(NOTE: Here’s another revised excerpt from the new Kindle version of 6 Secrets to Startup Success. I’m excited to announce that we have secured the rights to the book from the publisher, and will be refreshing and repackaging the content/tools over the next few months).
In a startup environment, every choice sets a tone and initiates a pattern.
- What is talked about?
- What is avoided?
- How are tough issues raised and resolved?
These questions plant the seeds of your future culture, which will grow into a force beyond easy control. “As a parent, or as an entrepreneur,” writes Howard Schultz, founder of Starbucks, “you begin imprinting your beliefs from Day One, whether you realize it or not. If you have made the mistake of doing business one way for five years, you can’t suddenly impose a layer of different values upon it. By then, the water’s already in the well, and you have to drink it.”
Instead of surfacing tough issues, many venture teams surrender to a psychological pressure to do the opposite. A kind of beggar’s mentality takes hold of you.
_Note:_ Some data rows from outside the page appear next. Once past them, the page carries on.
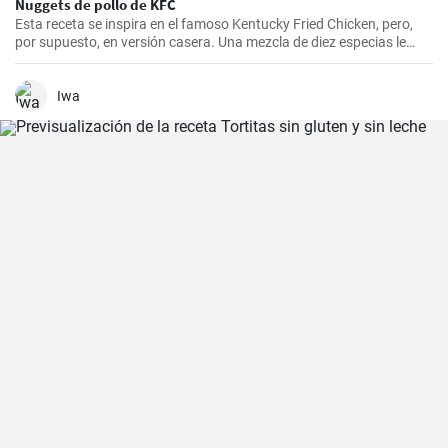
Nuggets de pollo de KFC
Esta receta se inspira en el famoso Kentucky Fried Chicken, pero,
por supuesto, en versión casera. Una mezcla de diez especias le
añade el sabor original.
Iwa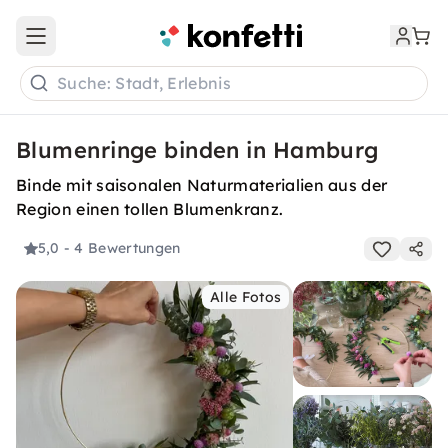
Open main menu
Suche: Stadt, Erlebnis
Blumenringe binden in Hamburg
Binde mit saisonalen Naturmaterialien aus der
Region einen tollen Blumenkranz.
5,0
- 4 Bewertungen
Alle Fotos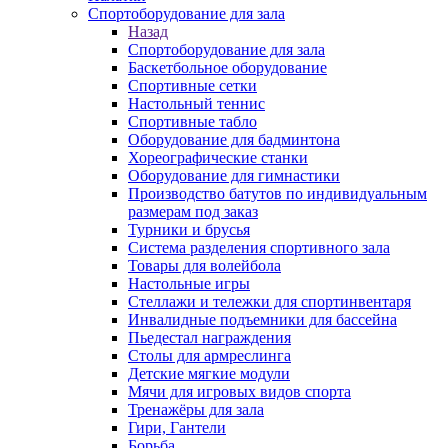
Спортоборудование для зала
Назад
Спортоборудование для зала
Баскетбольное оборудование
Спортивные сетки
Настольный теннис
Спортивные табло
Оборудование для бадминтона
Хореографические станки
Оборудование для гимнастики
Производство батутов по индивидуальным
размерам под заказ
Турники и брусья
Система разделения спортивного зала
Товары для волейбола
Настольные игры
Стеллажи и тележки для спортинвентаря
Инвалидные подъемники для бассейна
Пьедестал награждения
Столы для армреслинга
Детские мягкие модули
Мячи для игровых видов спорта
Тренажёры для зала
Гири, Гантели
Борьба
Grateful for support from customers, partners, and investors, you shrink from delivering bad news or raising thorny topics. You want to seem—you want to be—on top of things. Your energy goes into posturing instead of seeking the truth. The paradoxical result is that the most critical topics are the least likely see the light of day. As consultant Ken Macher observes, “the thing that people feel most sheepish about bringing up is often the very thing that needs to be discussed.”
Many books and careers have been dedicated to the practice of healthy human communication. Over the next few posts, I’ll outline a few core principles that will determine whether or not you create smart communication and healthy culture:
Feeling Good Does Not Equal Progress
One by-product of entrepreneurial passion—and the hype-driven media that feed it—is that founding teams often behave as if positive emotion means forward movement. If we walk out of a meeting feeling great, the thinking goes, then things must be on track.
People who ask scrutinizing questions are cast as negative or disloyal. Doubt is an enemy to be banished.
But every new venture journey is fraught with real risks and real threats. Doubts and fears, when smartly filtered, lead to problems that desperately need attention. “Startups are right to be paranoid,” says Y-Combinator’s Paul Graham. “But they sometimes fear the wrong things.”
This tendency for positive spin shows up in a familiar shell game between entrepreneurs and investors, in which founders amplify good news and sanitize the bad. But smart investors know that rosy reports don’t equate to value creation. Chris Holden remembers how impressed he and his colleagues at Court Square Ventures were when a startup founder raised “bad news” just after finalizing the investment deal. “One of the reasons his business took off so fast is that he had no pride about coming back to us, five minutes after the ink was dry on our deal, saying I think I might have misjudged this piece of the equation, and we need to change it this way or that way. In many other deals, Chris has has seen the opposite: founders who won’t acknowledge tough issues. “They don’t want to go back to their investors with anything that makes them look like they weren’t perfectly prescient, with perfect foreknowledge, or anything that makes it look like things are shaky underfoot,” he says. “But in reality, what the investor craves is the opposite. Because you know that things are going to be shaky underfoot. You’re on shifting sands always. What you want to see is their reaction.”
So, think of adversity as more than an unwelcome companion on your startup journey. It’s a sign that you are focusing on knotty problems that need to be untangled. Turbulence builds muscle and opens windows into your team’s talent, character, and commitment.
Mastery in any field comes through tough stretches of grinding and problem solving. The path to sustained venture success is no different. Most value creation is the result of unglamorous day-to-day toil, not satisfying high-five moments.